Sempre più la ricerca nell’inserimento di materiali naturali, duraturi, che impreziosiscano gli esterni di abitazioni private, alberghi e luoghi pubblici ha stimolato Margraf ad offrire nuove collezioni di marmi adatti ad ogni uso. La lunga tradizione nella lavorazione del marmo e nella proposta di materiali per l’edilizia e l’architettura ha portato l’Azienda a raggiungere l’eccellenza nell’accostamento e nella selezione di finiture, misure e forme adatte a pavimentazioni esterne.

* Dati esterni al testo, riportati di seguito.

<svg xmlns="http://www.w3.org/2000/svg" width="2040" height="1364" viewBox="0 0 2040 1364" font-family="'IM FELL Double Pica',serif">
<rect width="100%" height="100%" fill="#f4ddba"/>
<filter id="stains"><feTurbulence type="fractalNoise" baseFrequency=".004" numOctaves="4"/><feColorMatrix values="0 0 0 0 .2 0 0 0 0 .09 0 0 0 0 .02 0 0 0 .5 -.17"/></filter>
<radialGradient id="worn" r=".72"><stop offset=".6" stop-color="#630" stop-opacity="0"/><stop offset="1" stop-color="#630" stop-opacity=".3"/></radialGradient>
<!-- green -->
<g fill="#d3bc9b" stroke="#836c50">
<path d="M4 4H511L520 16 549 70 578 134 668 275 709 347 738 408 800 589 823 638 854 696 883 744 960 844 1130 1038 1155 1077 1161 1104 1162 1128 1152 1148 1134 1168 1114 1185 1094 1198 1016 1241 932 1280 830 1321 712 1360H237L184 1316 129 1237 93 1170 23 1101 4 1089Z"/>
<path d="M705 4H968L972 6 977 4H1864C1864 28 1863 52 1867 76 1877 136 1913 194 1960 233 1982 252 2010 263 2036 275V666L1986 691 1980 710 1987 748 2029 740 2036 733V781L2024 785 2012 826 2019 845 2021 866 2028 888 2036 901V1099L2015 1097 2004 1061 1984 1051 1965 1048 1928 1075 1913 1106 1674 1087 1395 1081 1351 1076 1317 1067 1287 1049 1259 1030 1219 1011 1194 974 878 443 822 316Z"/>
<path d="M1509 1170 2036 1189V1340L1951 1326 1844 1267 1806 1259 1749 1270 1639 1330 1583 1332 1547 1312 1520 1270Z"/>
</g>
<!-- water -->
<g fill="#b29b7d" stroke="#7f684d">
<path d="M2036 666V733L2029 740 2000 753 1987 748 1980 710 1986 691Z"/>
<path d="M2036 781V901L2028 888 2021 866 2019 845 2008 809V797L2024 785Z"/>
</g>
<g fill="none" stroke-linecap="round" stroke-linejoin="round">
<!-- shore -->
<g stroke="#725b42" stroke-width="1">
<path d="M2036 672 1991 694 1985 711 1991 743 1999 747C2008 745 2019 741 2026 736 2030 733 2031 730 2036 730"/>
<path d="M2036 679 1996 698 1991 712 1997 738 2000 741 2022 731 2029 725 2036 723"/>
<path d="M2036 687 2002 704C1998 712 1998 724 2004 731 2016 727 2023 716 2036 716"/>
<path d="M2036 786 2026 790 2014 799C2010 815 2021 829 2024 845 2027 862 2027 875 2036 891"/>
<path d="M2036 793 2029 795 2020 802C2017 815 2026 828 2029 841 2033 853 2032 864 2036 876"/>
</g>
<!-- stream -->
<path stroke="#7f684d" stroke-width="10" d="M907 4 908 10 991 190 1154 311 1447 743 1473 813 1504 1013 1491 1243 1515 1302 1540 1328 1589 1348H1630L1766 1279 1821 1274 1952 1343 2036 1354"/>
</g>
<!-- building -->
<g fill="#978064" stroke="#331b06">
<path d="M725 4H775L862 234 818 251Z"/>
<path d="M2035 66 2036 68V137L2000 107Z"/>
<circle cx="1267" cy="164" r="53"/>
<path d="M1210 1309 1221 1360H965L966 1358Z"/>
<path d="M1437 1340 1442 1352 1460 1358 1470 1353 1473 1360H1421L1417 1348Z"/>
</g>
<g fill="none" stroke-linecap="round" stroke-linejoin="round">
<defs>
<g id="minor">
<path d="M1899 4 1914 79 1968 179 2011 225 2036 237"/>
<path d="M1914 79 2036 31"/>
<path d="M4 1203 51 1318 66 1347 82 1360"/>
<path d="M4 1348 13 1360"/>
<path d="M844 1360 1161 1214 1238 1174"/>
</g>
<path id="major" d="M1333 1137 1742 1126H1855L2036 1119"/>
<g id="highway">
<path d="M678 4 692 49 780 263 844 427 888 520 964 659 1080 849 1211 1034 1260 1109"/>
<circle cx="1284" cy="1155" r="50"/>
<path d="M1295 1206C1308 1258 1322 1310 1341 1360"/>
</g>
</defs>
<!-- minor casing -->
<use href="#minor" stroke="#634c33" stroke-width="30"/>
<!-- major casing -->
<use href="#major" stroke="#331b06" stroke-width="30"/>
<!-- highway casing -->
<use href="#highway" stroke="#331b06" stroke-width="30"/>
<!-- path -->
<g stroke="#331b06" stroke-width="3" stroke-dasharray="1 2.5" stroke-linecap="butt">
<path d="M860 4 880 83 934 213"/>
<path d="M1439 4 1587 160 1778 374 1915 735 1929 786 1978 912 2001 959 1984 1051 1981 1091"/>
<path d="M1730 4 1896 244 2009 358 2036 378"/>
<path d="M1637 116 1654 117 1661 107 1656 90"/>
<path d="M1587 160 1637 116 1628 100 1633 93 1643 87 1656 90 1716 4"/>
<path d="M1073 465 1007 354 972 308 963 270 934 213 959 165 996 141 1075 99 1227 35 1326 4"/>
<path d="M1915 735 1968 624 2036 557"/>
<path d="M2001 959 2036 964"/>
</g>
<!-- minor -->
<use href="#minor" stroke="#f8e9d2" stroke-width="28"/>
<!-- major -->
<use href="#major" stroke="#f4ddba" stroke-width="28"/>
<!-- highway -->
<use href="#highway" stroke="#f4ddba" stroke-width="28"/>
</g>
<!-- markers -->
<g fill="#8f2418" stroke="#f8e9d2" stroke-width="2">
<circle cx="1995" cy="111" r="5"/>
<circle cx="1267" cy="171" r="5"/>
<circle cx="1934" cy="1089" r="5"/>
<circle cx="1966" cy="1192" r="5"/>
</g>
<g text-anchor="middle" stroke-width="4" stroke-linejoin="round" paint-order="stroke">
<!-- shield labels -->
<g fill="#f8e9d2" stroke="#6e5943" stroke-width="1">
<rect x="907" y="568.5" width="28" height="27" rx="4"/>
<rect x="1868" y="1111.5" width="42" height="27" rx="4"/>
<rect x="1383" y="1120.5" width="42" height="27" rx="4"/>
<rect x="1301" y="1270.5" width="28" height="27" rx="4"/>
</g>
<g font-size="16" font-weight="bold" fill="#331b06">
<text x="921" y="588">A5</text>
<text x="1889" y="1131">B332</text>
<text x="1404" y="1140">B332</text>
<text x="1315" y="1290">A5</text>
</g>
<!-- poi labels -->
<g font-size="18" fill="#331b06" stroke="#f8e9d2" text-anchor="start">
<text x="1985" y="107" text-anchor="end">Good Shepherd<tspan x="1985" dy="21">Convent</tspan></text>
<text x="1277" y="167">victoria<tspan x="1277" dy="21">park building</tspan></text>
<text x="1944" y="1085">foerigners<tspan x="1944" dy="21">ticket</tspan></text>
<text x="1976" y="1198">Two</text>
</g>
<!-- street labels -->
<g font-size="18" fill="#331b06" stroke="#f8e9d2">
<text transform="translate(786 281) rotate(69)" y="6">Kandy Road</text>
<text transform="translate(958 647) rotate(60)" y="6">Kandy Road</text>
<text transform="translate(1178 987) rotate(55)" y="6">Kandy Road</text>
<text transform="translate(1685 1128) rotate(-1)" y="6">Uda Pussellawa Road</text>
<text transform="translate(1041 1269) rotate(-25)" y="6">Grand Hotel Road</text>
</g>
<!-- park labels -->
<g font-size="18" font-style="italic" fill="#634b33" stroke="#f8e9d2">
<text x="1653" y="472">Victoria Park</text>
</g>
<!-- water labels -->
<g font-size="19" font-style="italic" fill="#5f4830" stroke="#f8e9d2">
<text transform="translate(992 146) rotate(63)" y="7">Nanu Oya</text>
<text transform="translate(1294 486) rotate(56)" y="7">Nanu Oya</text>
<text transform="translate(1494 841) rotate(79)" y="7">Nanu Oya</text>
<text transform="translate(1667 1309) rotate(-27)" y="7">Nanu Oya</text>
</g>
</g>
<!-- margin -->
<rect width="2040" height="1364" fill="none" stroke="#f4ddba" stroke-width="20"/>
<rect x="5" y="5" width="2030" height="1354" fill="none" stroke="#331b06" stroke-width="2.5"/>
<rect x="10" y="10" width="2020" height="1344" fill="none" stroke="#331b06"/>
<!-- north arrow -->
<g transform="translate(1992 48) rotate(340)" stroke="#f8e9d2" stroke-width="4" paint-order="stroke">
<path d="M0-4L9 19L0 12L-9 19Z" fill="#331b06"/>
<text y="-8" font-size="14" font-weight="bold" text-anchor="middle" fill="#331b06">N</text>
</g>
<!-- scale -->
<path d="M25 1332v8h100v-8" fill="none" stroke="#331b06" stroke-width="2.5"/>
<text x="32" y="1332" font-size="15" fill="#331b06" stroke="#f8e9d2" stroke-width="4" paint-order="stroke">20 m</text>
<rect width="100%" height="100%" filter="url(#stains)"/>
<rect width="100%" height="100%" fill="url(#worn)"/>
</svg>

Prodotti che impreziosiscono, creando un’eleganza moderna e raffinata,  soddisfacendo al meglio le esigenze di design, durata e resistenza, per fornire all’architetto e al progettista molteplici soluzioni estetiche, grazie all’ampia gamma: Blu Perla e Crema Nuova bocciardati o fiammati; Lipica Fiorito e Lipica Unito bocciardati, fiammati o rigati; Pietra Ducale e Trani bocciardati. Vari sono i formati modulari disponibili nelle misure 30x30 cm, 40x40 cm 30x60 cm e nella versione 30 o 40 cm a correre, tutti a partire da 3 cm di spessore.

Secondo la normativa UNI EN 1341:2003, tutti i marmi proposti da Margraf per le pavimentazioni esterne, in seguito a 48 cicli di gelo e disgelo sono risultati antigelivi  e quindi resistenti alle temperature più rigide. Inoltre Margraf propone materiali esclusivi provenienti da cave proprie, come il Lipica Unito e Fiorito, e la Pietra Ducale, entrambi marmi fossiliferi, estratti rispettivamente in Slovenia e a Trapani.

Finiture superficiali antiscivolo
Le finiture superficiali possono essere utilizzate per ottenere o un carattere estetico particolare o un grado di antiscivolosità, come nel caso specifico delle pavimentazioni esterne.
 
Tra le finiture proposte da Margraf:
- la bocciardatura: è una lavorazione che conferisce aspetto rustico al marmo, annullandone difformià e variazioni. L’effetto bocciardato si ottiene con un martello a punte piramidali, la bocciarda e il risultato finale può essere a grana grossa o fine, passando per vari gradi di finitura intermedi;

- la rigatura: è caratterizzata da una successione di solchi affiancati, eseguiti a mezzo di dischi diamantati o di un’ampia gamma di utensili a profilo variabile;

- la fiammatura: è un processo ottenibile usando ossigeno e gas. La fiamma agisce investendo ad alta temperatura (2500 – 3000° C) le superfici da trattatre, le quali subiscono uno shock termico, provocando un fenomeno di dilatazione e quindi spacco termico. La tessitura superficiale apparirà scabra e in rilievo. Poiché tale processo di vetrificazione alimenta la resistenza alle aggressioni atmosferiche e all’erosione, la fiammatura è particolarmente indicata per gli esterni, ma deve essere utilizzata con sapienza solo sui marmi che resistono a forti sbalzi termici.